▸ ABOUT THIS TASK:
Can you copy word for word the records below, starting at the line that contains "Q1. Determine the relative" and ending at the line that contains "The relative humidity is"?

▸ PROVIDED DATA:

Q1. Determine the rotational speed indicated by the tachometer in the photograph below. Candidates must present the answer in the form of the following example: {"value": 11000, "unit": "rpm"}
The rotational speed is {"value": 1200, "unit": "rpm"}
--
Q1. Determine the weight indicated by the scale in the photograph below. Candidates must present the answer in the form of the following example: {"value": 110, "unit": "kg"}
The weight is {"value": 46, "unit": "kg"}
...
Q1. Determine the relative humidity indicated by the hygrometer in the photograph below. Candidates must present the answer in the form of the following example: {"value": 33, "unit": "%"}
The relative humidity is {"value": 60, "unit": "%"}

▸ RESULT:
Q1. Determine the relative humidity indicated by the hygrometer in the photograph below. Candidates must present the answer in the form of the following example: {"value": 33, "unit": "%"}
The relative humidity is {"value": 60, "unit": "%"}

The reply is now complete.